Elles ne sont pas légion dans la littérature française (Antigone d’Anouilh, « la maigre jeune fille noiraude et renfermée que personne ne prenait au sérieux dans sa famille », Thérèse Desqueyroux qui bien qu’ayant tenté d’empoisonner son mari, n’en reste pas moins une victime des conventions bourgeoises).
Un peu plus représentée au cinéma, la femme moche reste bien souvent un personnage comique dont on se moque volontiers de ses déboires amoureux (Nuit d’ivresse avec Josiane Balasko, Ma vie est un enfer toujours avec Josiane Balasko, et Muriel, tête de Turc Officielle, Sur Mes Lèvres, un film avec Emmanuelle Devos, on échappe à la caricature de la fille un peu gauche).
Dans les séries TV, on se souvient de Tori Spelling dans Sauvés Par Le Gong, petite amie de Skreech, aussi sexy que lui avec son rire de porcelet, elle ne fait que de petites apparitions, complètement négligeable!
Et puis il y a le personnage de Betty la fea (comprendre Betty la moche), véritable phénomène de la Télévision Colombienne, cette série a été adapté dans plus de 70 pays.
Cette jeune femme, laide avec son appareil dentaire, ses lunettes double foyers, ses vêtements de grand-mère et ses kilos superflues, est engagée dans un grand magazine féminin de mode pour recadrer le rédacteur en chef qui avait l’habitude de coucher avec toutes ses assistantes!

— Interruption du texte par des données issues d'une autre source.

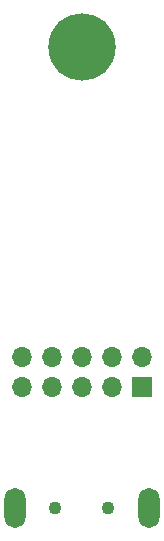
<source format=gbr>
%TF.GenerationSoftware,KiCad,Pcbnew,6.0.11+dfsg-1*%
%TF.CreationDate,2025-01-09T09:17:59-08:00*%
%TF.ProjectId,eUSB,65555342-2e6b-4696-9361-645f70636258,rev?*%
%TF.SameCoordinates,Original*%
%TF.FileFunction,Soldermask,Bot*%
%TF.FilePolarity,Negative*%
%FSLAX46Y46*%
G04 Gerber Fmt 4.6, Leading zero omitted, Abs format (unit mm)*
G04 Created by KiCad (PCBNEW 6.0.11+dfsg-1) date 2025-01-09 09:17:59*
%MOMM*%
%LPD*%
G01*
G04 APERTURE LIST*
%ADD10C,5.700000*%
%ADD11O,1.700000X1.700000*%
%ADD12R,1.700000X1.700000*%
%ADD13C,1.100000*%
%ADD14O,1.804000X3.404000*%
G04 APERTURE END LIST*
D10*
%TO.C,H1*%
X160020000Y-60130000D03*
%TD*%
D11*
%TO.C,J1*%
X154945000Y-88905000D03*
X154945000Y-86365000D03*
X157485000Y-88905000D03*
X157485000Y-86365000D03*
X160025000Y-88905000D03*
X160025000Y-86365000D03*
X162565000Y-88905000D03*
X162565000Y-86365000D03*
D12*
X165105000Y-88905000D03*
D11*
X165105000Y-86365000D03*
%TD*%
D13*
%TO.C,J2*%
X162270000Y-99187000D03*
X157770000Y-99187000D03*
D14*
X154320000Y-99187000D03*
X165720000Y-99187000D03*
%TD*%
M02*

</source>
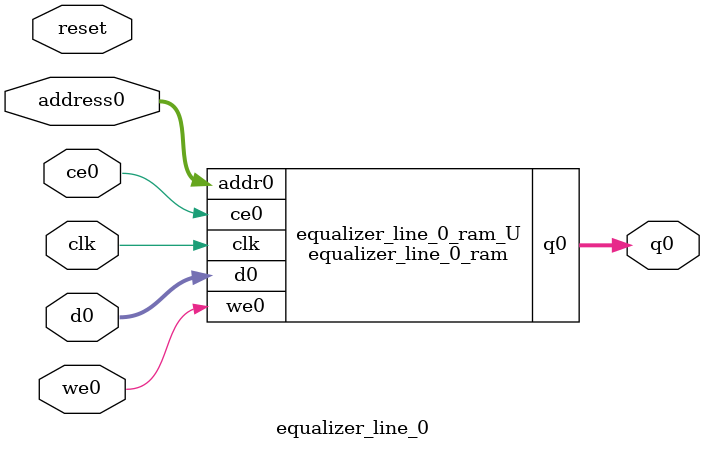
<source format=v>

`timescale 1 ns / 1 ps
module equalizer_line_0_ram (addr0, ce0, d0, we0, q0,  clk);

parameter DWIDTH = 2;
parameter AWIDTH = 4;
parameter MEM_SIZE = 16;

input[AWIDTH-1:0] addr0;
input ce0;
input[DWIDTH-1:0] d0;
input we0;
output reg[DWIDTH-1:0] q0;
input clk;

(* ram_style = "distributed" *)reg [DWIDTH-1:0] ram[0:MEM_SIZE-1];




always @(posedge clk)  
begin 
    if (ce0) 
    begin
        if (we0) 
        begin 
            ram[addr0] <= d0; 
            q0 <= d0;
        end 
        else 
            q0 <= ram[addr0];
    end
end


endmodule


`timescale 1 ns / 1 ps
module equalizer_line_0(
    reset,
    clk,
    address0,
    ce0,
    we0,
    d0,
    q0);

parameter DataWidth = 32'd2;
parameter AddressRange = 32'd16;
parameter AddressWidth = 32'd4;
input reset;
input clk;
input[AddressWidth - 1:0] address0;
input ce0;
input we0;
input[DataWidth - 1:0] d0;
output[DataWidth - 1:0] q0;



equalizer_line_0_ram equalizer_line_0_ram_U(
    .clk( clk ),
    .addr0( address0 ),
    .ce0( ce0 ),
    .d0( d0 ),
    .we0( we0 ),
    .q0( q0 ));

endmodule


</source>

Bien sur, au début on ne sort pas des clichés, elle est timide, maladroite (elle se casse la figure un nombre incroyable de fois) elle est méprisée par les autres femmes du journal et moquée par les hommes.
Ce qui est surprenant, c’est que Betty fait front, elle ne part pas en courant chez elle pour manger devant la télévision, elle travaille dure. Elle s’impose au fur et à mesure des épisodes, sans céder à la tentation de faire un régime ou demander les conseils d’un styliste. Elle s’assume, consciente du décalage entre elle et les autres filles, elle n’a pas honte et garde son sourire, elle n’a même pas l’idée d’être jalouse!
Dans un milieu dominé par l’apparence, elle réussi à se faire respecter pour elle, ses compétences, sa gentillesse, son travail.
Un vrai bouleversement pour l’image de la femme!